J'aime le ton houellebecquien de la partie "récit" : c'est comme un examen à froid de la passion désormais morte. C'est un peu confus, mais on devine des abîmes dans le cœur de Bruno. Le mystère de cette Florence qui se donne et se refuse en même temps est intriguant. Ce n'est pas clair, cette passion, et bien frustrant, tout de même. Ce qui m’étonne et m’intéresse le plus, c’est le ton très versatile du récit.
Par exemple, page 27 : « La mère de Florence vit dans les yeux de Bruno l’amour fou ; il eut une alliée. Elle dit à sa fille : "jamais on ne t’a aimée autant. Réponse : "Autant, non, mieux, si".
Leur liaison dura encore quelques mois. les querelles revinrent ; nul ne change les êtres. » Claude Colson ne laisse jamais ses personnages s’épancher, alors qu’ils ne rêvent que de cela. Il les ramène à terre, les cloue d’un truisme houellebecquien et c’est ce qui me plaît (Houellebecq pratique l’inverse : il annonce d’abord le truisme, puis décrit la sitation qui en est l’illustration. Colson, lui, tire la conclusion théorique de l’échauffement). Il dit : Voilà : la passion, c’est ça, pas plus, et ça ne mène nulle part. Bruno (prénom houellebecquien, encore, c’est celui d’un des frères des Particules élémentaires), est un chat échaudé qui craint l’eau froide. Il se méfie (page 44) : « Le lendemain, ils devaient se revoir. Il était fataliste et elle lui en fit le reproche. Autrefois il montrait plus de caractère. Prudent, il avait maîtrisé sa nature ; de brouillon, il était devenu circonspect, au risque de déplaire à Florence. »
Les poèmes qui composent la deuxième partie sont tous assez courts (deux par pages, en général) et en vers libres. Ils chantent la passion, sans la dire, et c’est, tout de même, à mon avis, un inconvénient car cette partie est la plus longue.
Par exemple, page 84, Partage :
Seize heures ce mardi un temps finit
À l'étang emportée ta photographie
La peine infinie
Seize heures au lac ferveur
Mystère Questionnement
Au lac lumière aujourd'hui ombre sombre
recueillement
Seize heures au lac prière.
Enfin, le roman se conclut lentement par le journal de Bruno, après que Florence soit sortie de sa vie. La distanciation de la première partie n'est plus de mise, c'est l'heure des épanchements, parfois un peu trop. Le désespoir de Bruno est assez monotone sans qu'il soit exprimé de manière emphatique. Il s'adresse à Florence qui ne le lira pas et hésite sans cesse entre le laisser-aller sentimental et l'analyse froide de sa situation sans espoir. Il reste fidèle à son amante disparue, qui l'ignore sans qu'il sache pourquoi.

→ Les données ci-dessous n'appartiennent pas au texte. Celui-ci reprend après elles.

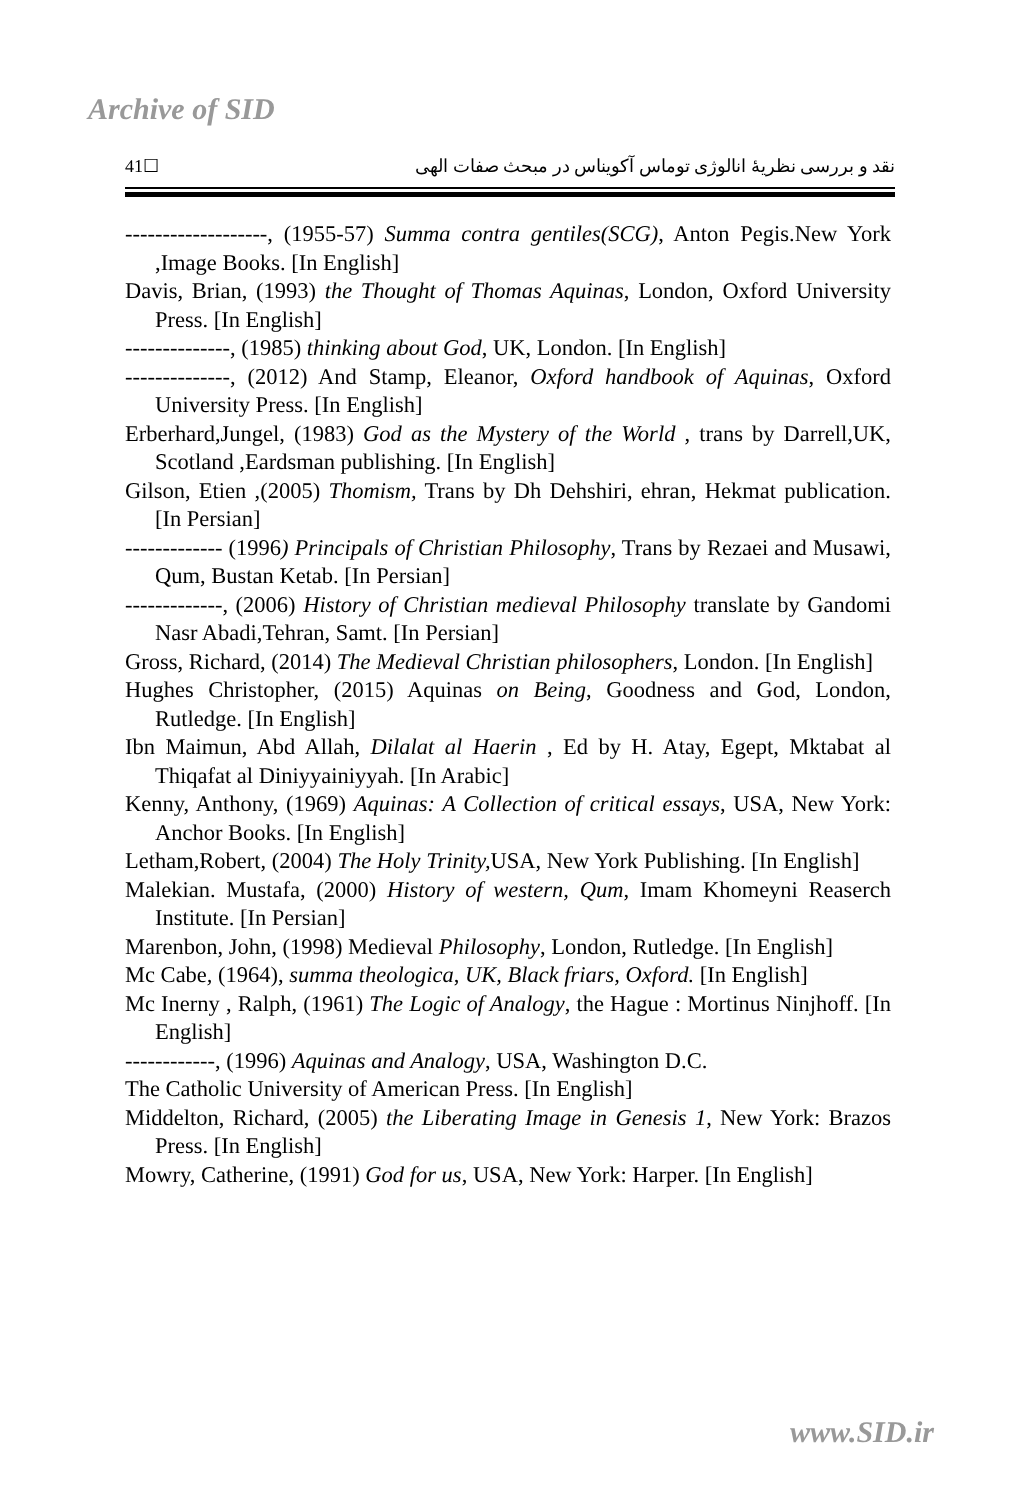Archive of SID
41☐ نقد و بررسی نظریۀ انالوژی توماس آکویناس در مبحث صفات الهی
-------------------, (1955-57) Summa contra gentiles(SCG), Anton Pegis.New York ,Image Books. [In English]
Davis, Brian, (1993) the Thought of Thomas Aquinas, London, Oxford University Press. [In English]
--------------, (1985) thinking about God, UK, London. [In English]
--------------, (2012) And Stamp, Eleanor, Oxford handbook of Aquinas, Oxford University Press. [In English]
Erberhard,Jungel, (1983) God as the Mystery of the World , trans by Darrell,UK, Scotland ,Eardsman publishing. [In English]
Gilson, Etien ,(2005) Thomism, Trans by Dh Dehshiri, ehran, Hekmat publication. [In Persian]
------------- (1996) Principals of Christian Philosophy, Trans by Rezaei and Musawi, Qum, Bustan Ketab. [In Persian]
-------------, (2006) History of Christian medieval Philosophy translate by Gandomi Nasr Abadi,Tehran, Samt. [In Persian]
Gross, Richard, (2014) The Medieval Christian philosophers, London. [In English]
Hughes Christopher, (2015) Aquinas on Being, Goodness and God, London, Rutledge. [In English]
Ibn Maimun, Abd Allah, Dilalat al Haerin , Ed by H. Atay, Egept, Mktabat al Thiqafat al Diniyyainiyyah. [In Arabic]
Kenny, Anthony, (1969) Aquinas: A Collection of critical essays, USA, New York: Anchor Books. [In English]
Letham,Robert, (2004) The Holy Trinity, USA, New York Publishing. [In English]
Malekian. Mustafa, (2000) History of western, Qum, Imam Khomeyni Reaserch Institute. [In Persian]
Marenbon, John, (1998) Medieval Philosophy, London, Rutledge. [In English]
Mc Cabe, (1964), summa theologica, UK, Black friars, Oxford. [In English]
Mc Inerny , Ralph, (1961) The Logic of Analogy, the Hague : Mortinus Ninjhoff. [In English]
------------, (1996) Aquinas and Analogy, USA, Washington D.C.
The Catholic University of American Press. [In English]
Middelton, Richard, (2005) the Liberating Image in Genesis 1, New York: Brazos Press. [In English]
Mowry, Catherine, (1991) God for us, USA, New York: Harper. [In English]
www.SID.ir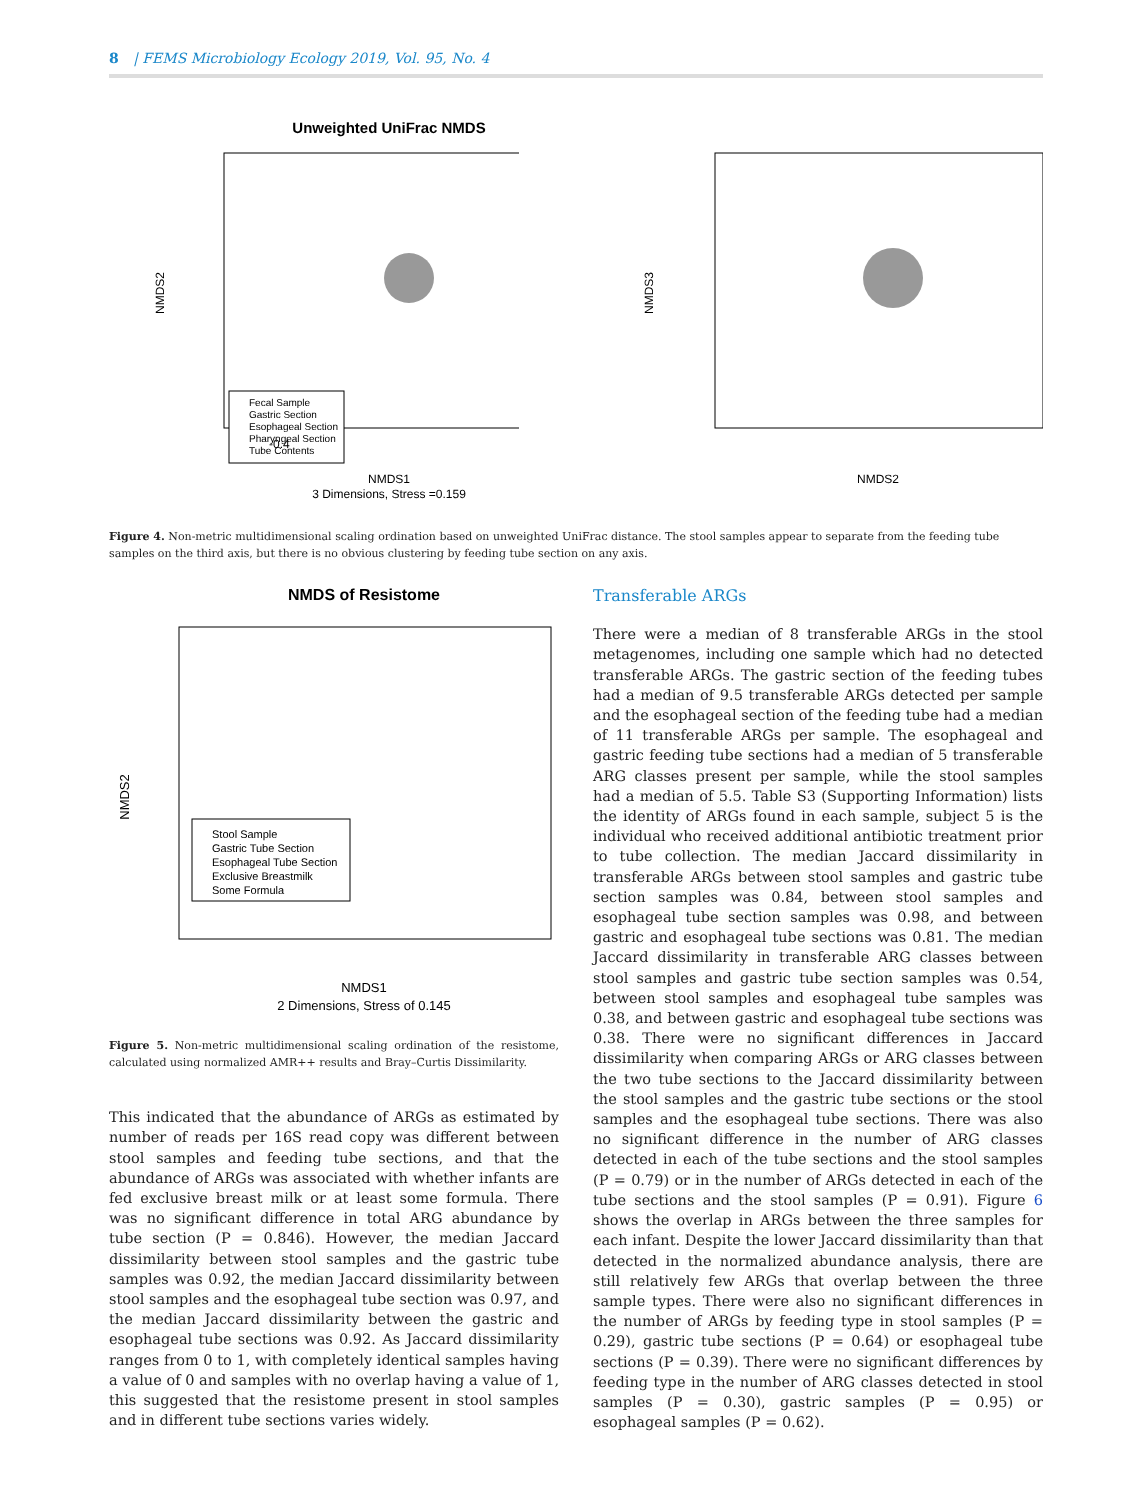8 | FEMS Microbiology Ecology 2019, Vol. 95, No. 4
Unweighted UniFrac NMDS
NMDS2
Fecal Sample
Gastric Section
Esophageal Section
Pharyngeal Section
Tube Contents
-0.4
NMDS1
3 Dimensions, Stress =0.159
NMDS3
NMDS2
Figure 4. Non-metric multidimensional scaling ordination based on unweighted UniFrac distance. The stool samples appear to separate from the feeding tube samples on the third axis, but there is no obvious clustering by feeding tube section on any axis.
NMDS of Resistome
NMDS2
Stool Sample
Gastric Tube Section
Esophageal Tube Section
Exclusive Breastmilk
Some Formula
NMDS1
2 Dimensions, Stress of 0.145
Figure 5. Non-metric multidimensional scaling ordination of the resistome, calculated using normalized AMR++ results and Bray–Curtis Dissimilarity.
This indicated that the abundance of ARGs as estimated by number of reads per 16S read copy was different between stool samples and feeding tube sections, and that the abundance of ARGs was associated with whether infants are fed exclusive breast milk or at least some formula. There was no significant difference in total ARG abundance by tube section (P = 0.846). However, the median Jaccard dissimilarity between stool samples and the gastric tube samples was 0.92, the median Jaccard dissimilarity between stool samples and the esophageal tube section was 0.97, and the median Jaccard dissimilarity between the gastric and esophageal tube sections was 0.92. As Jaccard dissimilarity ranges from 0 to 1, with completely identical samples having a value of 0 and samples with no overlap having a value of 1, this suggested that the resistome present in stool samples and in different tube sections varies widely.
Transferable ARGs
There were a median of 8 transferable ARGs in the stool metagenomes, including one sample which had no detected transferable ARGs. The gastric section of the feeding tubes had a median of 9.5 transferable ARGs detected per sample and the esophageal section of the feeding tube had a median of 11 transferable ARGs per sample. The esophageal and gastric feeding tube sections had a median of 5 transferable ARG classes present per sample, while the stool samples had a median of 5.5. Table S3 (Supporting Information) lists the identity of ARGs found in each sample, subject 5 is the individual who received additional antibiotic treatment prior to tube collection. The median Jaccard dissimilarity in transferable ARGs between stool samples and gastric tube section samples was 0.84, between stool samples and esophageal tube section samples was 0.98, and between gastric and esophageal tube sections was 0.81. The median Jaccard dissimilarity in transferable ARG classes between stool samples and gastric tube section samples was 0.54, between stool samples and esophageal tube samples was 0.38, and between gastric and esophageal tube sections was 0.38. There were no significant differences in Jaccard dissimilarity when comparing ARGs or ARG classes between the two tube sections to the Jaccard dissimilarity between the stool samples and the gastric tube sections or the stool samples and the esophageal tube sections. There was also no significant difference in the number of ARG classes detected in each of the tube sections and the stool samples (P = 0.79) or in the number of ARGs detected in each of the tube sections and the stool samples (P = 0.91). Figure 6 shows the overlap in ARGs between the three samples for each infant. Despite the lower Jaccard dissimilarity than that detected in the normalized abundance analysis, there are still relatively few ARGs that overlap between the three sample types. There were also no significant differences in the number of ARGs by feeding type in stool samples (P = 0.29), gastric tube sections (P = 0.64) or esophageal tube sections (P = 0.39). There were no significant differences by feeding type in the number of ARG classes detected in stool samples (P = 0.30), gastric samples (P = 0.95) or esophageal samples (P = 0.62).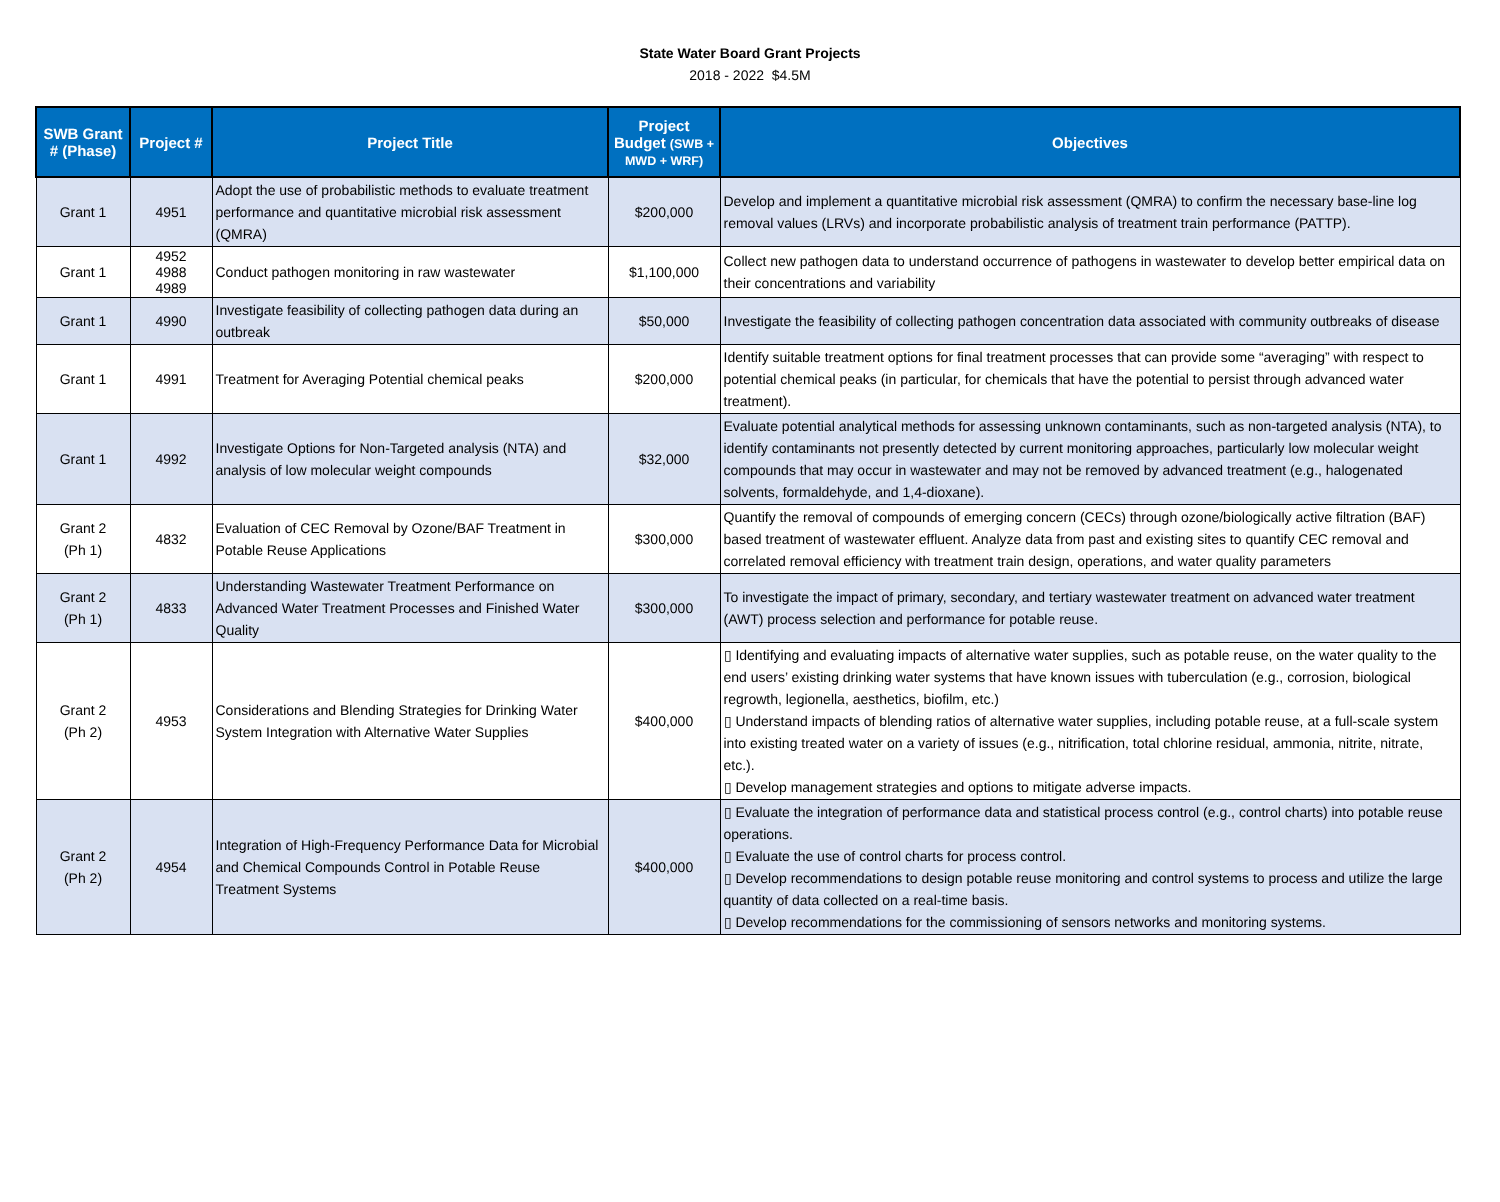State Water Board Grant Projects
2018 - 2022 $4.5M
| SWB Grant # (Phase) | Project # | Project Title | Project Budget (SWB + MWD + WRF) | Objectives |
| --- | --- | --- | --- | --- |
| Grant 1 | 4951 | Adopt the use of probabilistic methods to evaluate treatment performance and quantitative microbial risk assessment (QMRA) | $200,000 | Develop and implement a quantitative microbial risk assessment (QMRA) to confirm the necessary base-line log removal values (LRVs) and incorporate probabilistic analysis of treatment train performance (PATTP). |
| Grant 1 | 4952 4988 4989 | Conduct pathogen monitoring in raw wastewater | $1,100,000 | Collect new pathogen data to understand occurrence of pathogens in wastewater to develop better empirical data on their concentrations and variability |
| Grant 1 | 4990 | Investigate feasibility of collecting pathogen data during an outbreak | $50,000 | Investigate the feasibility of collecting pathogen concentration data associated with community outbreaks of disease |
| Grant 1 | 4991 | Treatment for Averaging Potential chemical peaks | $200,000 | Identify suitable treatment options for final treatment processes that can provide some “averaging” with respect to potential chemical peaks (in particular, for chemicals that have the potential to persist through advanced water treatment). |
| Grant 1 | 4992 | Investigate Options for Non-Targeted analysis (NTA) and analysis of low molecular weight compounds | $32,000 | Evaluate potential analytical methods for assessing unknown contaminants, such as non-targeted analysis (NTA), to identify contaminants not presently detected by current monitoring approaches, particularly low molecular weight compounds that may occur in wastewater and may not be removed by advanced treatment (e.g., halogenated solvents, formaldehyde, and 1,4-dioxane). |
| Grant 2 (Ph 1) | 4832 | Evaluation of CEC Removal by Ozone/BAF Treatment in Potable Reuse Applications | $300,000 | Quantify the removal of compounds of emerging concern (CECs) through ozone/biologically active filtration (BAF) based treatment of wastewater effluent. Analyze data from past and existing sites to quantify CEC removal and correlated removal efficiency with treatment train design, operations, and water quality parameters |
| Grant 2 (Ph 1) | 4833 | Understanding Wastewater Treatment Performance on Advanced Water Treatment Processes and Finished Water Quality | $300,000 | To investigate the impact of primary, secondary, and tertiary wastewater treatment on advanced water treatment (AWT) process selection and performance for potable reuse. |
| Grant 2 (Ph 2) | 4953 | Considerations and Blending Strategies for Drinking Water System Integration with Alternative Water Supplies | $400,000 | ▯ Identifying and evaluating impacts of alternative water supplies, such as potable reuse, on the water quality to the end users’ existing drinking water systems that have known issues with tuberculation (e.g., corrosion, biological regrowth, legionella, aesthetics, biofilm, etc.) ▯ Understand impacts of blending ratios of alternative water supplies, including potable reuse, at a full-scale system into existing treated water on a variety of issues (e.g., nitrification, total chlorine residual, ammonia, nitrite, nitrate, etc.). ▯ Develop management strategies and options to mitigate adverse impacts. |
| Grant 2 (Ph 2) | 4954 | Integration of High-Frequency Performance Data for Microbial and Chemical Compounds Control in Potable Reuse Treatment Systems | $400,000 | ▯ Evaluate the integration of performance data and statistical process control (e.g., control charts) into potable reuse operations. ▯ Evaluate the use of control charts for process control. ▯ Develop recommendations to design potable reuse monitoring and control systems to process and utilize the large quantity of data collected on a real-time basis. ▯ Develop recommendations for the commissioning of sensors networks and monitoring systems. |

Par exemple, n° 55, page 183 :
« Après cent jours d'une promiscuité fugace où à nouveau nos regards ne se sont pas croisés. Réification de ma personne. Une telle attitude qui objectivement s'apparente à celle d'une salope ne traduit-elle pas plutôt un profond malaise ? »
C'est en tout cas un livre très personnel, inclassable, à la beauté difficile sans doute impossible à vendre au public, mais attachant et digne d'intérêt. Quand même, il y a trop de poèmes, pour moi - mais pour un autre public, sans doute pas.